Think you're escaping and run into yourself. Longest way round is the shortest way home." James Joyce (Ulysses)

enfrento os vagares do tempo nas ruas de dublin como se um anjo em nome dos aflitos me tivesse dito é tarde e de mãos nos bolsos se afastasse súbito numa poeira de estrelas deixando um rasto de cinza e bruma esparsa, talvez um sinal da luz esvaída do princípio da incerteza. anoitece cedo aqui no inverno da irlanda, não será por isso assim tão tarde, não sei. mas faz frio e levanto a gola do casaco, enrolo o cachecol à volta do rosto e nesse voo incerto dos meus braços cabe a memória imprevista de um rumor de palavras ciciadas, do fulgor bravio de marés antigas, do frémito dos pequenos peixes rápidos como as tuas mãos errantes sobre o lado vulnerável do meu corpo em arco na frágil lua do teu ventre. as luzes de dublin acendem arabescos furtivos nos espelhos da água e como pincéis de chuva intermitente desenham aguarelas imprecisas à passagem dos meus passos por estas ruas molhadas onde, numa delas, deslumbrado, por certo verei o clarão do temple bar na noite de estreia do messias de handel, 13 de Abril de 1742. tal como no cinema também tudo aqui é espaço e tempo, em campo ou fora dele, imagem e movimento. mas olha, ouve, eu apenas quisera adivinhar a direcção do vento para nela saber do rumo dos teus flancos desferindo golpes doces e violentos ou fazer-me pedreiro dos segredos da pedra para nela perpetuar a luz do sol do teu sorriso e assim, artífice de mim mesmo, dizer-te sou outro agora, no entanto, ainda o mesmo. já da noite se escapam os farrapos dos primeiros alvores do dia e em norht earl street vejo um outro apressado de mãos aflitas enterradas nos bolsos do casaco dobrando a esquina do tempo num rasto de cinza e melancolia sem saber que eu, tendo um joyce de pedra por companhia, dele ouço estas palavras que bem conheces. toca-me. suaves olhos. suave, suave, suave mão.
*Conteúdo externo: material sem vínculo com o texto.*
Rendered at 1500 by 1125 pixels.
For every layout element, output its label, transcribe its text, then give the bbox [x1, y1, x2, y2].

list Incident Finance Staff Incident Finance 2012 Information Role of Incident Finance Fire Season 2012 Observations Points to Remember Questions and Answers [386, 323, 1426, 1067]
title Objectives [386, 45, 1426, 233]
quarta-feira, 7 de setembro de 2011

em viagem, na lâmina do tempo





deixo o hotel de circunstância por uma porta lateral. azul é o céu onde por vezes pássaros de cores improváveis me levam em voo vertical ascendente. vou sem destino. o automóvel desliza pela manhã junto ao mar. no convés de um navio de vidro transparente, ao som de músicos em traje de rigor, atores de semblante grave conversam como se mudar de personagem fosse questão primordial e transcendente. acelero. a meu lado, jimmy dean, de cigarro no canto da boca, chapéu de cowboy descaído sobre os olhos e postura negligente, olha-me de soslaio. jimmy e eu partilhamos o silêncio dos interditos. pouco falamos. ele viaja na indiferença do labirinto do mito, eu na contingência do labirinto do ser. pela tarde dentro, de quando em vez, vislumbro pelo espelho retrovisor fragmentos de cenas afiadas como um bailado de navalhas de ponta e mola. é uma imagem recorrente, tal como a do navio, agora longe, navegando a lenta declinação das águas, lá onde sobra o fio da música do ocaso e a bruma processa a metamorfose da memória em esquecimento. os faróis varrem a noite, vertigem de um feixe de luz intenso, clarão de cometa errante. olho a estrada. mal consigo vê-la. penso na razão, ou falta dela, de algumas coisas me serem o que são nunca o sendo ou quase nunca. desprendido na insolência do seu destino fatal, jimmy dean esboça o enigma de um sorriso. travo a fundo. faz-se negro. acordo em sobressalto. temo o primeiro confronto com o espelho como se diante dele pudesse confirmar-se um estado febril ou, por excesso, o fio da lâmina do tempo. com a barba por fazer, o rosto em desalinho, deixo a água do chuveiro escorrer abundante pelo corpo. mergulho num longo plano sequência. não tarda voltarei a sair pela porta lateral de um hotel de circunstância.